Following the group's dissolution, items from its collection were dispersed to other heritage organisations. SteamRail Wanganui received at least three items formerly held by the Friends of the Waverley Railway Station: an LC-class high-sided wagon (LC 54732) and a YB-class ballast wagon (YB 1662, later E 7780), both delivered on 23 July 2013 with the help of Emmett's Cranes, and an XP-class box wagon (XP 3042, later E 6695), delivered on 13 February 2018 with the help of Emmett's Cranes and TIL (Hookers) Transport.

The former Waitotara station building, which had earlier been relocated to the Waverley yard for preservation, was translocated from the Waverley station yard to the Waitara Railway Preservation Society's Brixton depot in April 2022, with funding from the Toi Foundation and specialist work by Agtrans of Hawera. Further funding from the Taranaki Electricity Trust supported replacement timber, paint and electrical fittings; the exterior restoration was completed by volunteers over the following three years, with interior work under way as of August 2025. The building now stands alongside the former Tahora station building at the society's depot.

== Heritage listing ==
Waverley railway station was registered by Heritage New Zealand Pouhere Taonga under the Historic Places Act 1980 (List No. 5109). Heritage New Zealand describes it as representative of the more than 1,000 country stations that once served New Zealand's rural rail network, of which few now survive, and notes the Class 4 design's distinctive recessed lobby, decorated arches, capped posts and miniature arched windows. The Rail Heritage Trust of New Zealand separately classifies the complex — station building, goods shed, loading bank and sidings — as Category A, describing Waverley as the finest surviving example of a modified Vogel Class 4 station; no unmodified examples of the type are known to survive.

== Log hub proposal ==
In June 2020, a KiwiRail feasibility study into export log movement by rail in the Taranaki–Whanganui region concluded there was scope for such services and recommended Waverley as the preferred site for a log-handling hub, describing it as "operationally feasible" and able to be developed "at relatively low cost", being the nearest existing yard suited to the purpose. A 2021 newspaper column citing the report put the estimated cost at $8.8 million for wagons, $5.2 million for alterations to the Waverley site, and $3 million for alterations at Port Taranaki.

◆ TASK BRIEF
Reproduce the Waverley railway station text word for word, from "Following the group's" up to and including "TIL (Hookers) Transport.". Rely only on the text about Waverley railway station.

Records in a dataset
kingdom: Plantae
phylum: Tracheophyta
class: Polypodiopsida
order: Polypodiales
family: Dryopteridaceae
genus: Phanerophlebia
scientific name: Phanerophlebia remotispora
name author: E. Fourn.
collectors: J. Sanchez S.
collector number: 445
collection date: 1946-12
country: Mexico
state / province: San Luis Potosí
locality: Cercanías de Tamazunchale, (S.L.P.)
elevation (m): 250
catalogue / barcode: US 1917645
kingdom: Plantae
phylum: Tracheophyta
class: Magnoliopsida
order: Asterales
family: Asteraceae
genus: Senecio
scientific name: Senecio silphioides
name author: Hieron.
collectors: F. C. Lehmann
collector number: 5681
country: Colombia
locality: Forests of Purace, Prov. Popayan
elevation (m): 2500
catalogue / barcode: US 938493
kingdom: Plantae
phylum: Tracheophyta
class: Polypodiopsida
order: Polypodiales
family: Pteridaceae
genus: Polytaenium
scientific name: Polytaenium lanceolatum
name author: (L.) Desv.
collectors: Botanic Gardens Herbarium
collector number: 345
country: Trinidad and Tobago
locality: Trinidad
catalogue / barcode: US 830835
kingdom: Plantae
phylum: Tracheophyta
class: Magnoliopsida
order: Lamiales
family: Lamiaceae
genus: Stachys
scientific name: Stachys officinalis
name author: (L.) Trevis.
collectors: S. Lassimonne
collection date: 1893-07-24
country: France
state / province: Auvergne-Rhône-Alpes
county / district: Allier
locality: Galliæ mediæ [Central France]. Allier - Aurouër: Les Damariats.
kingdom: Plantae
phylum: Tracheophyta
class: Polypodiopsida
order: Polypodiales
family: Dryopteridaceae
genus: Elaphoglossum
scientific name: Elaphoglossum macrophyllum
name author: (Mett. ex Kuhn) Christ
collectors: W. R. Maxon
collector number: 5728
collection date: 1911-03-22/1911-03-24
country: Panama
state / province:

◆ PROBLEM SOLUTION
Following the group's dissolution, items from its collection were dispersed to other heritage organisations. SteamRail Wanganui received at least three items formerly held by the Friends of the Waverley Railway Station: an LC-class high-sided wagon (LC 54732) and a YB-class ballast wagon (YB 1662, later E 7780), both delivered on 23 July 2013 with the help of Emmett's Cranes, and an XP-class box wagon (XP 3042, later E 6695), delivered on 13 February 2018 with the help of Emmett's Cranes and TIL (Hookers) Transport.